BEGIN MATERIAL SUPPLIED
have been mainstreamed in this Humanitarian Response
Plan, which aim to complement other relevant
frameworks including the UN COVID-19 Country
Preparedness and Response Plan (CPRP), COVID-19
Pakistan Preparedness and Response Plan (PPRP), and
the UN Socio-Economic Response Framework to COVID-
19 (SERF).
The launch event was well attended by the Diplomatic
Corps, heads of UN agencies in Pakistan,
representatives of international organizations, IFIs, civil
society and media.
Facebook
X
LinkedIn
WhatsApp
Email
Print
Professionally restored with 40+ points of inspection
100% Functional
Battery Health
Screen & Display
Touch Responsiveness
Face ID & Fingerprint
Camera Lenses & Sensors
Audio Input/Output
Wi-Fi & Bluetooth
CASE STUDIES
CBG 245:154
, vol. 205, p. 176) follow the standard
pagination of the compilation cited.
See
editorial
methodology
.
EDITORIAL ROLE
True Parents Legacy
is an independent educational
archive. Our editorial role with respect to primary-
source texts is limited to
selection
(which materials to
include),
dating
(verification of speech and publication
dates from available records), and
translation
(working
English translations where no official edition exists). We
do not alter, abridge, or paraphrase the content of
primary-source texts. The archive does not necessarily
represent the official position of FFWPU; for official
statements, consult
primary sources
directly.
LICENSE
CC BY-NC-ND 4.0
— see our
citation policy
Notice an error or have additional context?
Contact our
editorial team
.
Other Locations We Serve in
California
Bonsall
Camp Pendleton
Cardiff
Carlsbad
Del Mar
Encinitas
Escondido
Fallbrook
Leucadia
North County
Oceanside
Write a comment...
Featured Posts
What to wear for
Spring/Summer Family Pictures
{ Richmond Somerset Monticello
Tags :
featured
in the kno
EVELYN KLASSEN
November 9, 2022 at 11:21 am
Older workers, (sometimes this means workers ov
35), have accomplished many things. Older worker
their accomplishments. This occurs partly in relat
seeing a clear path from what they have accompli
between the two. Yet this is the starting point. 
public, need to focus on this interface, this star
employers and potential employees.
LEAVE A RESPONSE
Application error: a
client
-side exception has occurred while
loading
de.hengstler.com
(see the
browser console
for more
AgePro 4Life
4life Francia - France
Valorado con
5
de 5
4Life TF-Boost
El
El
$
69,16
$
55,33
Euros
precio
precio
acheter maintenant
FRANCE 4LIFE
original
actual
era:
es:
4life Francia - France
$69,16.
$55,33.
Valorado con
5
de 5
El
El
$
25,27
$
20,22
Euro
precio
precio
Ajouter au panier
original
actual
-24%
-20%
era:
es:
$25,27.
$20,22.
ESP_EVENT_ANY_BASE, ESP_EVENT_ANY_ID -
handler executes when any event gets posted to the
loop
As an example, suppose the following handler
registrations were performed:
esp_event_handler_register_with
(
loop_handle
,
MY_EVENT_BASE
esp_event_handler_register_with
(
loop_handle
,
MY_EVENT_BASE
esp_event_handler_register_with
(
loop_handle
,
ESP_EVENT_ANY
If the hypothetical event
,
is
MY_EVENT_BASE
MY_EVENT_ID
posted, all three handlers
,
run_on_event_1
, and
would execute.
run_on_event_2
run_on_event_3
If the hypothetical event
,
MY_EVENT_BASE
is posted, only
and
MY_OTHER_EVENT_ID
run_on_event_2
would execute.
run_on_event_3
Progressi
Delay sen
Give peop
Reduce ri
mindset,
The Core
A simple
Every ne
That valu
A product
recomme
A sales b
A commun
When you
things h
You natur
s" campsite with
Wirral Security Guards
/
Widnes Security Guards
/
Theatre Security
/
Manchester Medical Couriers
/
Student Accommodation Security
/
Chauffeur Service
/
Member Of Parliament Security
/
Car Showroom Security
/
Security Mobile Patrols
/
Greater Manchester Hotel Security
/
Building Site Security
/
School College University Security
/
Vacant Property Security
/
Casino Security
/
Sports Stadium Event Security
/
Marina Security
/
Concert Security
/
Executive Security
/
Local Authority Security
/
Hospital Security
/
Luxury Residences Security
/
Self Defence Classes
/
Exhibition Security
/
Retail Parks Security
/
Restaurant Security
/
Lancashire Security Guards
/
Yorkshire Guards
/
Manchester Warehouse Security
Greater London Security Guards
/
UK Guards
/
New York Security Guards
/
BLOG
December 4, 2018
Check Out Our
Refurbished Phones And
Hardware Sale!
END MATERIAL SUPPLIED
§ REQUEST:
Transcribe the records from their start through the line that contains "Pakistan Preparedness and", with both ends included.

§ WRITTEN RESPONSE:
have been mainstreamed in this Humanitarian Response
Plan, which aim to complement other relevant
frameworks including the UN COVID-19 Country
Preparedness and Response Plan (CPRP), COVID-19
Pakistan Preparedness and Response Plan (PPRP), and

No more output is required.